Et sa révélation est étouffée par des pleurs et des râles. Je le regarde et Grand Père ouvre finalement la porte. Il me regarde, il fronce les sourcils. Betsalel a du sang sur les mains – heureusement pour lui – et il avise son aïeule qui ne semble pas vraiment heureux. Betsalel sort rapidement de la pièce, filant à côté du vieil homme qui me regarde et a un visage froid.

« Tu as réussi? »
« Cinquième avenue, New Beach. » Il regarde le jeune homme en pleur.
« C'est bien. Tu peux le laisser. Mes hommes s'occuperont du reste. »

Il tourne les talons et fait deux pas. Le jeune homme me jette un regard paniqué, et je n'hésite pas. Je plante ma hachette dans son crâne, je frappe aussi fort que je le peu, et je le rate. Ma lame glisse sur l'arrête de son visage et se loge dans sa gorge. Un filet de sang gicle sur moi, éclabousse mon visage et me recouvre, poisseux et chaud. Je reste là, les mains sur le manche de la hachette. Grand Père me jette un regard. J'hésite à dire si c'est de la fierté ou au contraire du dégoût. Je relâche le manche et je me déplace lentement vers la porte. Ma chemise blanche est couverte de sang... c'est Maria qui va encore hurlé. Je vais pour passer la porte quand une lourde main s'abat sur mon épaule. Je m'arrête et regarde derrière moi. Il est là, il me fixe. C'est un géant.

« Pourquoi as-tu fait ça? » Je le regarde et je dis, tout simplement :
« Je ne suis pas un mioche.
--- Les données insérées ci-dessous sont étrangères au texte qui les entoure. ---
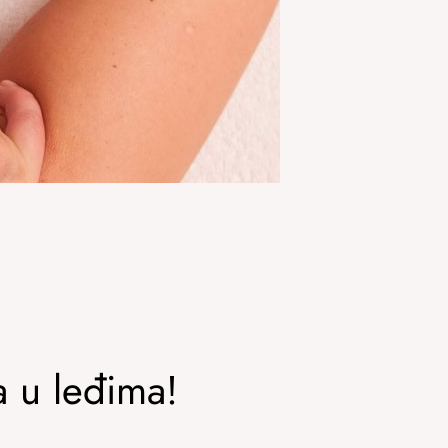
a u leđima!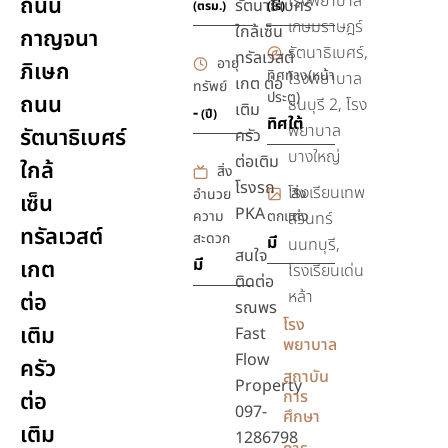
โรงพยาบาล
ถนน
รัตนาธิเบศร์
(ตรม.)
(ไร่)
เกษมราษฎร์
ใกล้เซ็น
กาญจนา
รัตนาธิเบศร์,
ทรัลเวสต์
อายุ
ภิเษก
ทิศทาง(หน้า
โรงพยาบาล
เกต ต่อ
ทรัพย์
ประตู)
ถนน
ธนบุรี 2, โรง
เติม
-
(ปี)
ทิศใต้
พยาบาล
รัตนาธิเบศร์
ครัว
บางใหญ่
ต่อเติม
ใกล้
สิ่ง
โรงรถ
โรงเรียนเทพ
สิ่ง
อำนวย
เซ็น
PKA
ความ
ตกแต่ง
สิรินทร์
ทรัลเวสต์
สะดวก
มี
นนทบุรี,
สนใจ
มี
เกต
โรงเรียนเด่น
ติดต่อ
หล้า
ต่อ
รณพร
โรง
เติม
Fast
พยาบาล
Flow
ครัว
สถาบัน
Property
การ
ต่อ
097-
ศึกษา
เติม
1286798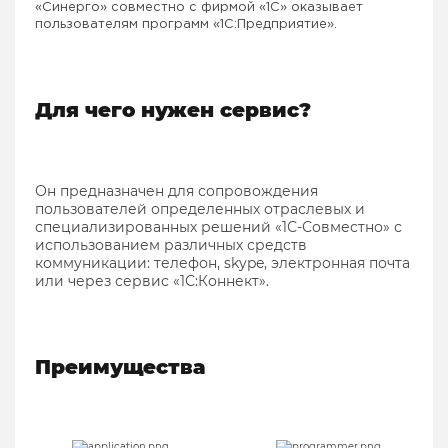
«Синерго» совместно с фирмой «1С» оказывает
пользователям программ «1С:Предприятие».
Для чего нужен сервис?
Он предназначен для сопровождения
пользователей определенных отраслевых и
специализированных решений «1С-Совместно» с
использованием различных средств
коммуникации: телефон, skype, электронная почта
или через сервис «1С:Коннект».
Преимущества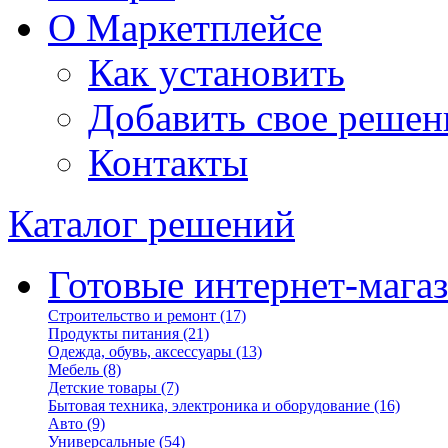
О Маркетплейсе
Как установить
Добавить свое решен
Контакты
Каталог решений
Готовые интернет-мага
Строительство и ремонт
(17)
Продукты питания
(21)
Одежда, обувь, аксессуары
(13)
Мебель
(8)
Детские товары
(7)
Бытовая техника, электроника и оборудование
(16)
Авто
(9)
Универсальные
(54)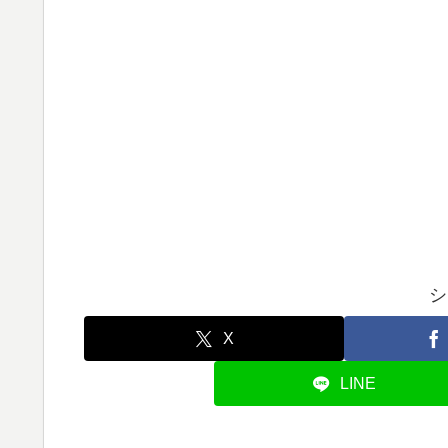
シ
X
LINE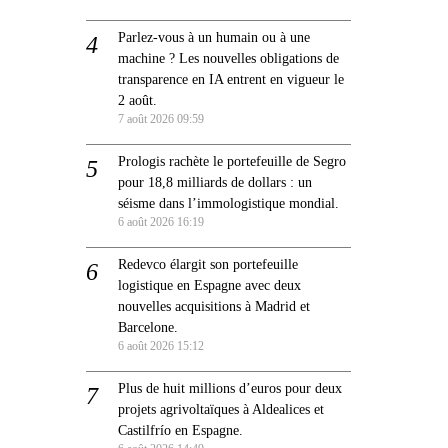
Parlez-vous à un humain ou à une
machine ? Les nouvelles obligations de
transparence en IA entrent en vigueur le
2 août.
7 août 2026 09:59
Prologis rachète le portefeuille de Segro
pour 18,8 milliards de dollars : un
séisme dans l’immologistique mondial.
6 août 2026 16:19
Redevco élargit son portefeuille
logistique en Espagne avec deux
nouvelles acquisitions à Madrid et
Barcelone.
6 août 2026 15:12
Plus de huit millions d’euros pour deux
projets agrivoltaïques à Aldealices et
Castilfrío en Espagne.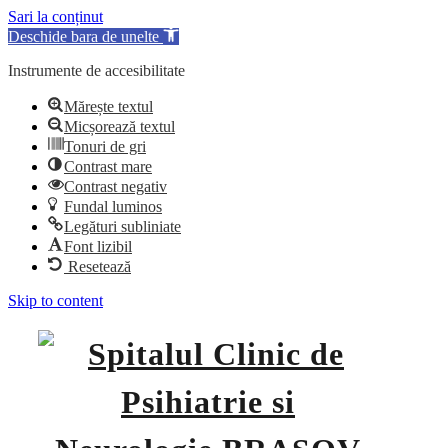
Sari la conținut
Deschide bara de unelte
Instrumente de accesibilitate
Mărește textul
Micșorează textul
Tonuri de gri
Contrast mare
Contrast negativ
Fundal luminos
Legături subliniate
Font lizibil
Resetează
Skip to content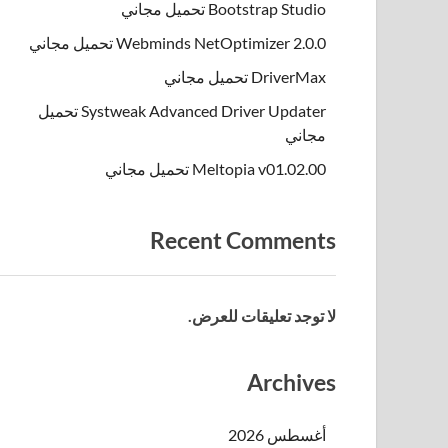
Bootstrap Studio تحميل مجاني
Webminds NetOptimizer 2.0.0 تحميل مجاني
DriverMax تحميل مجاني
Systweak Advanced Driver Updater تحميل
مجاني
Meltopia v01.02.00 تحميل مجاني
Recent Comments
لا توجد تعليقات للعرض.
Archives
أغسطس 2026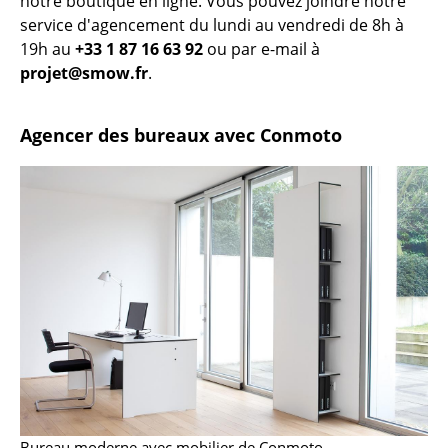
notre boutique en ligne. Vous pouvez joindre notre
service d'agencement du lundi au vendredi de 8h à
Pièces détachées
19h au
+33 1 87 16 63 92
ou par e-mail à
... voir tous les rangements
projet@smow.fr
.
Luminaires
Agencer des bureaux avec Conmoto
Suspensions & Plafonniers
Lampes de table
Lampes de bureau
Lampadaires et Liseuses
Lampes de sol
Appliques murales
Luminaires d’extérieur
Lampes sans fil
Bureau moderne avec mobilier de Conmoto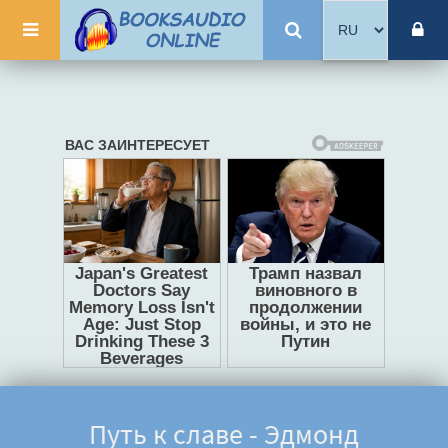
Путь к славе - Эдмонд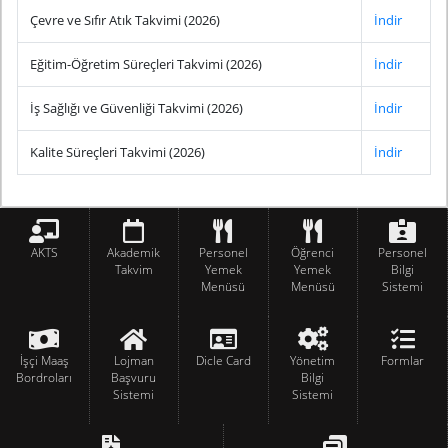
Çevre ve Sıfır Atık Takvimi (2026)
İndir
Eğitim-Öğretim Süreçleri Takvimi (2026)
İndir
İş Sağlığı ve Güvenliği Takvimi (2026)
İndir
Kalite Süreçleri Takvimi (2026)
İndir
AKTS
Akademik
Personel
Öğrenci
Personel
Takvim
Yemek
Yemek
Bilgi
Menüsü
Menüsü
Sistemi
İşçi Maaş
Lojman
Dicle Card
Yönetim
Formlar
Bordroları
Başvuru
Bilgi
Sistemi
Sistemi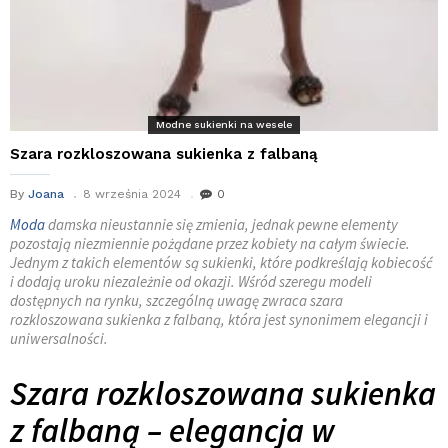
Modne sukienki na wesele
Szara rozkloszowana sukienka z falbaną
By
Joana
8 września 2024
0
Moda
damska nieustannie się zmienia, jednak pewne elementy
pozostają niezmiennie pożądane przez kobiety na całym świecie.
Jednym z takich elementów są sukienki, które podkreślają kobiecość
i dodają uroku niezależnie od okazji. Wśród szeregu modeli
dostępnych na rynku, szczególną uwagę zwraca szara
rozkloszowana sukienka z falbaną, która jest synonimem elegancji i
uniwersalności.
Szara rozkloszowana sukienka
z falbaną – elegancja w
Il hurlait. Il a dit que nous étions des chiens. C'est un traître à son sang. » Il me regarde et pince les lèvres.
« Il y a autre chose, Ezechkiel. Tu étais en colère, ça t'arrive rarement... que- »
« Il a salit les mains de Betsalel. »

Mon Grand Père me regarde, étonné. Je me dégage de sa main et je sors. C'est la dernière fois que j'ai été appelé à participer avec Betsalel à un entretient. C'était aussi la première fois. Je n'ai jamais interrogé qui que ce soit. Depuis ce jour, je suis Ezechkiel Revenge, prochain successeur à la tête de la Famille Revenge, mafia sorcière. Ezechkiel Revenge.